Gus Carlson is a U.S.-based columnist for The Globe and Mail. He is not related to Tucker Carlson.

U.S. media watchers were stunned this week when two big trees – Fox’s Tucker Carlson and CNN’s Don Lemon – fell in the cable news forest.

Their surprise departures made a lot of noise, in large part because they were cloaked in scandal. Mr. Carlson was entangled in the high-profile defamation suit launched by Dominion Voting Systems against Fox over its 2020 U.S. presidential election coverage, which ended with Fox paying a US$787.5-million settlement. Mr. Lemon’s history of unfavourable characterizations of women came to a head with his widely publicized derogatory remarks about Republican presidential hopeful Nikki Haley being past her prime at 51.

While the media circus around these developments made for some time-wasting entertainment, do they really matter in terms of the American news landscape? Not really.

Like most television news these days, cable news is on the brink of irrelevance. Audiences are small – and old – as younger generations increasingly get their news from different social media platforms and streaming services. If you have children or young adults in your universe, you know this to be a fact: TV is as antiquated as rumble seats, landlines and common courtesy.

On any given day, viewership of cable news is the proverbial mosquito on an elephant’s rear end. The big three – Fox, MSNBC and CNN – together struggle to reach three million of a total U.S. population of 360 million, less than 1 per cent, according to Nielsen. Even in prime time, those three rarely top five million viewers in aggregate, with a smaller and smaller number of the younger viewers highly coveted by advertisers.

If there is a winner in this race to the bottom, it is Fox, which outpaces the other two handily in both total-day and prime-time viewership. CNN is the poster child for irrelevance, typically a very distant also-ran gasping to clear 500,000 viewers during the day and with prime-time ratings so low it trails not only its main news rivals but specialty cable channels such as HGTV, the History Channel, the Food Network and the Hallmark Channel.

Traditional network news doesn’t fare much better. Together, nightly newscasts on ABC, NBC and CBS reach about 18 million people on average, or about 5 per cent of the U.S. population. And they have been steadily losing ground every year as demographic dynamics shift away from them.

That means fewer than 6 per cent of Americans get their news from television. Of those, few are young people prized by advertisers.

The upshot for people like Mr. Carlson and Mr. Lemon is that while they are considered star talent, being a star on cable news is the epitome of being a big fish in a small pond. Perhaps that’s why they have become shriller and more outrageous over time, driving hard partisan agendas to please the faithful.

Mr.
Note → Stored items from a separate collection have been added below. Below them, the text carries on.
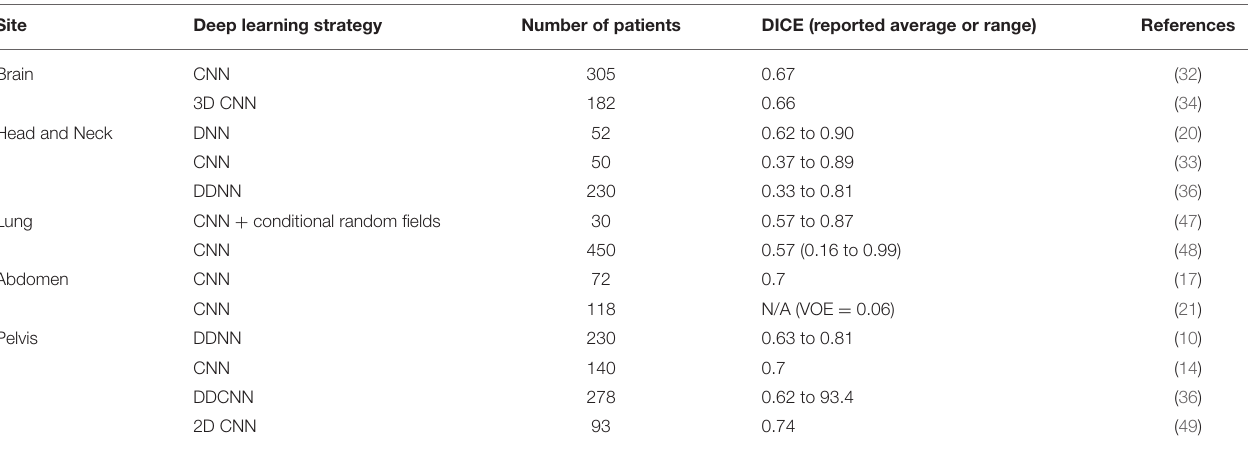
TABLE 2 | Deep Learning for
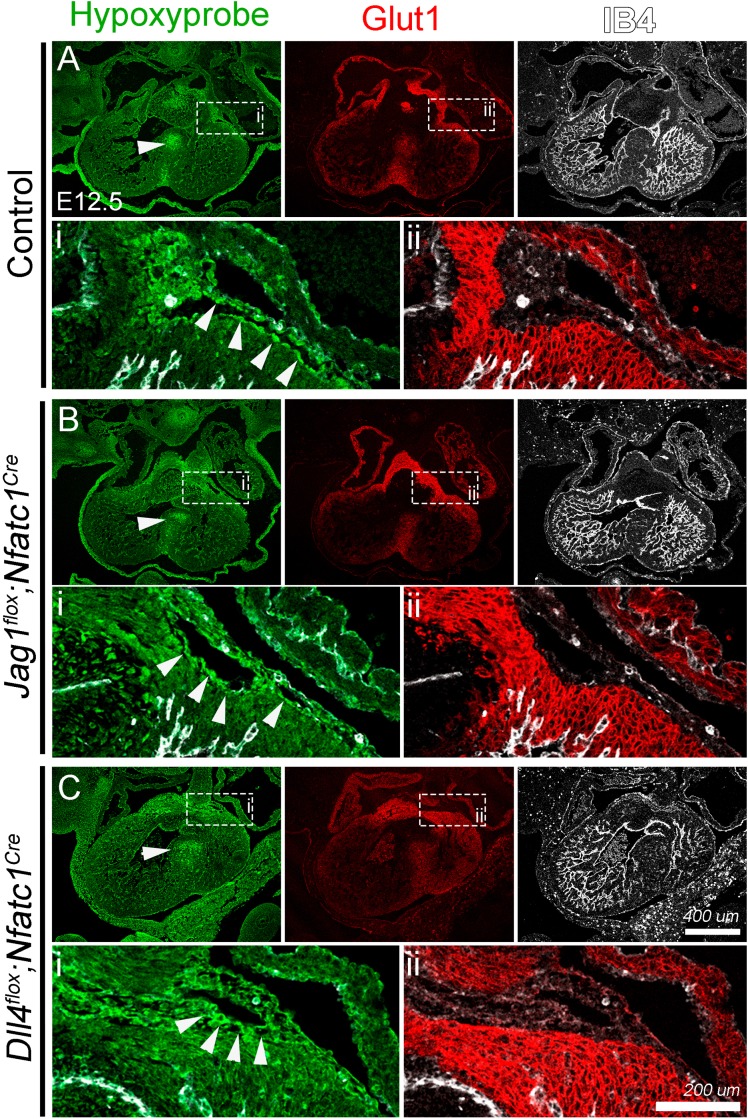
No evidence of hypoxia in Jag1flox;Nfatc1Cre and Dll4flox;Nfatc1Cre hearts at E12.5.(A) WT heart. Hypoxyprobe-1 (hypoxyprobe; green) staining is found in the ventricular septum (arrowhead), the AV groove (i), and in chamber and valve endocardium. A subset of valve mesenchymal cells in the AV cushions is also distinctly positive for hypoxyprobe. (i) Magnification of the sub-epicardial mesenchyme layer region. hypoxyprobe labels endothelial cells lining the vessels emerging from the AV groove (arrowheads). Glut1 immunostaining (red) is prominent in AV groove region, ventricular septum and weakly in compact myocardium, while is generally absent from AV cushion and sub-epicardial mesenchyme. (ii) Magnification of the sub-epicardial region at the AV groove. Glut1 immunofluorescence is strongly positive in compact myocardium underlying sub-epicardial mesenchyme (asterisk). Jag1flox;Nfatc1Cre (B) and Dll4flox;Nfatc1Cre (C) mutants show similar patterns and intensity of immunofluorescence for hypoxyprobe and Glut1 than WT.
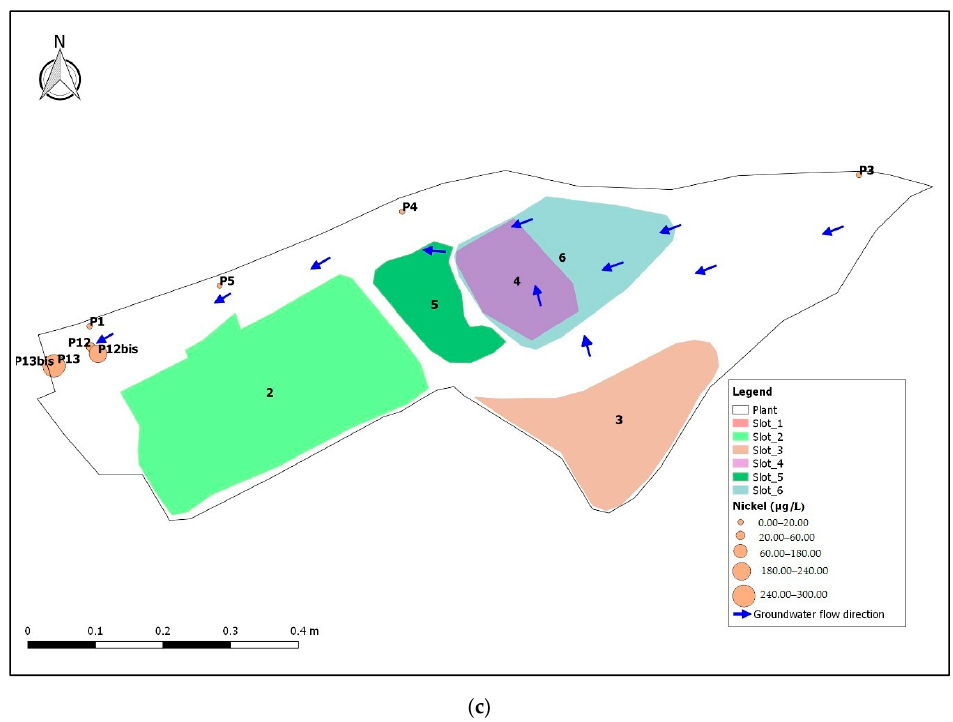
Figure 5. Concentrations spatial trend for the Case History I: ( a ) Iron, ( b ) Manganese, ( c ) Nickel.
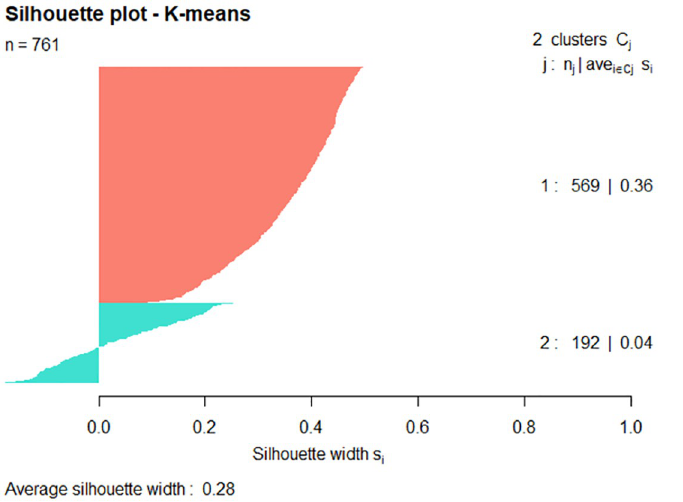
Fig 9. Silhouette plot of Straw-necked Ibis where k =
Carlson, who has received more criticism for this, has said as much. In texts made public during the Dominion case, he wrote: “Our job is not to provide news coverage. Not even close. Our job is to explain what things mean.”

And what things mean depends on the partisan bent of the audience. How far from the centre viewers stand varies, but the side they are on is unmistakable. Fox viewers skew right; MSNBC and CNN viewers skew left. The content and commercial business models follow.

Earnest consumers of news and information shake their heads and admit it’s often hard to tell cable newscasts from cartoon shows. Many worry aloud about the influence such rabidly biased network hosts have on consumers and voters.

Mr. Carlson, in particular, rubbed a lot of people the wrong way and was regularly pilloried by critics for being racist and for downplaying the Jan. 6, 2021, attack on the U.S. Capitol, saying of the protesters: “These were not insurrectionists, they were sightseers.” Yet his was consistently the most-watched prime-time cable news show in America.

But serious people shouldn’t worry too much. The viewership numbers tell a story that should provide some comfort.

So, in the grand scheme of things, whatever happens at cable news outlets like Fox and CNN doesn’t really have much influence at all – but it can be good entertainment. And while many will miss the bombast of Mr. Carlson and Mr. Lemon, remember that SpongeBob SquarePants is just a click away.